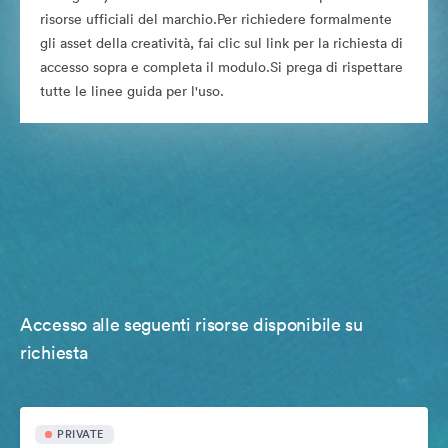
risorse ufficiali del marchio.Per richiedere formalmente
gli asset della creatività, fai clic sul link per la richiesta di
accesso sopra e completa il modulo.Si prega di rispettare
tutte le linee guida per l'uso.
Accesso alle seguenti risorse disponibile su
richiesta
PRIVATE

--

● **INSTRUCTIONS TO FOLLOW**: Reproduce the text of the material above line for line, character for character, leaving out the picture.

● **RESPONSE TO THIS EXERCISE**:
risorse ufficiali del marchio.Per richiedere formalmente
gli asset della creatività, fai clic sul link per la richiesta di
accesso sopra e completa il modulo.Si prega di rispettare
tutte le linee guida per l'uso.
Accesso alle seguenti risorse disponibile su
richiesta
PRIVATE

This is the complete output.